Öyle her ortamda Türkiye'de falan filan etnisitenin adlarını sıralayıp, sayı olarak 36 etnik grup adı verilmesinin ardındaki beynin Gladstone olduğunu idrak edersek, uluorta yapılan konuşmaların terkedilmesi gerektiği ortaya çıkar.

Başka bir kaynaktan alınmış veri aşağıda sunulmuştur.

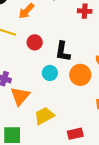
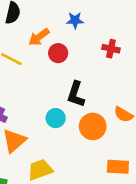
red circle: (35, 42) -> (58, 53), moved

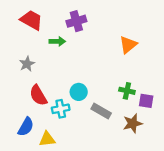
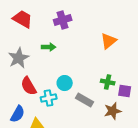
green arrow: (57, 41) -> (49, 47), moved
gray star: (27, 64) -> (19, 58), size x1.5

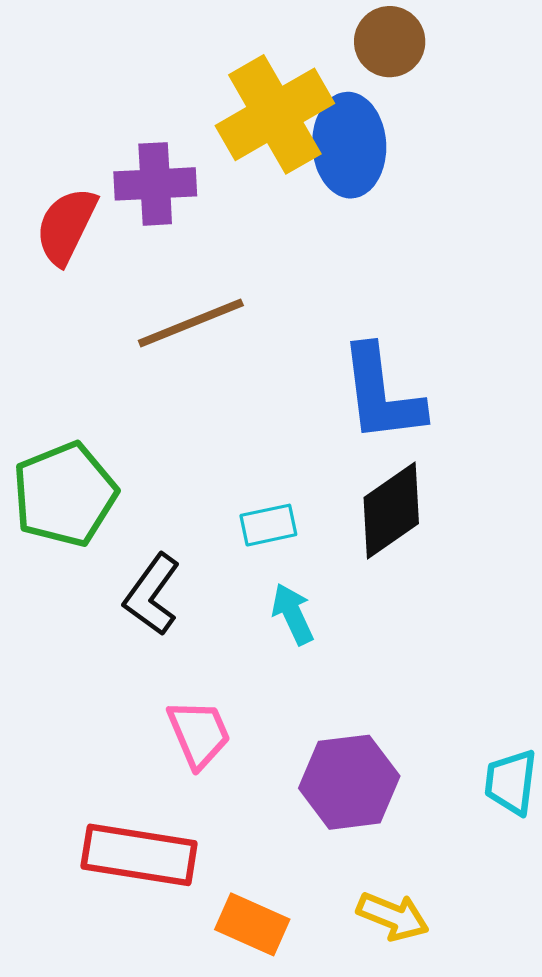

Mısır Fevkalade Komiseri Gazi Ahmed Muhtar Paşa Hazretlerine
Taraf-ı devletlerinden dahi iş‘âr kılınmış olduğu üzere ahîren Londra’ya azimet eylemiş olan Mısır Nakîbi Efendi bu kere Dersaadet’e muvasalat eylemiş olduğundan kendisinin yarınki Çarşamba günü huzûr-ı hümâyûn-ı Cenâb-ı Hilâfetpenâhî’ye müsûl şerefine nâ’iliyeti mukarrer bulunmuşdur. Efendi-i müşârun-ileyh bi’l-vâsıta hâk-i pâ-yi hümâyûn-ı Mülûkâne’ye Londra’da vuku‘ bulan mülâkâtında Mösyö Gladiston’un yalnız Mısır’ın değil Memâlik-i Mahrûse-i Şâhâne’nin kıt‘aât-ı muhtelifesinin kavmiyyet ve cinsiyyet i‘tibâriyle kesb-i istiklâl eylemesi ve binâenaleyh Memâlik-i Şâhâne’de nev’an-mâ bir takım tavâ’if-i mülûk vücûda getirilmesi fikir ve arzusunda olduğunu anladığını ve kendisi Mösyö Gladiston’a dahi beyân eylediği vechile bunun husûle gelmesi nâ-kâbil olacağını ve muktezâ-yı ubudiyeti Mısır’ın Saltanat-ı Seniyye’ye olan tâbi‘iyyet ve irtibâtının muhâfazasına sa‘y-i ikdâm eyleyeceğini arz eylemiş olduğundan efendi-i müşârun-ileyhin bir mektebde tahsîl eylemiş olmaları hasebiyle Hıdiv hazretleriyle hem-efkâr bulundukları ve Hıdiviyet’çe istiklâl fikrinin uyanmakda olduğu geçende vukû‘ bulan ma‘rûzât-ı devletlerinde ma‘lûm-ı âlî buyurulmuş idüğünden şu hale göre nakîb-i müşârun-ileyhin bi’l-vâsıta dermiyân eylediği ifâdâtı ve zatı ve efkârı hakkındaki mutâla‘ât-ı mahsûsa-i Âsafânelerinin yarın kendisinin kâbûlünden evvel bilinmesi arzu buyurulmuş olduğundan mutâla‘ât-ı devletlerinin serî‘an arz u iş‘ârı lüzûmu bâ-irâde-i seniyye-i Hazret-i Hilâfet-penâhî tebliğ olunur. Ol bâbda.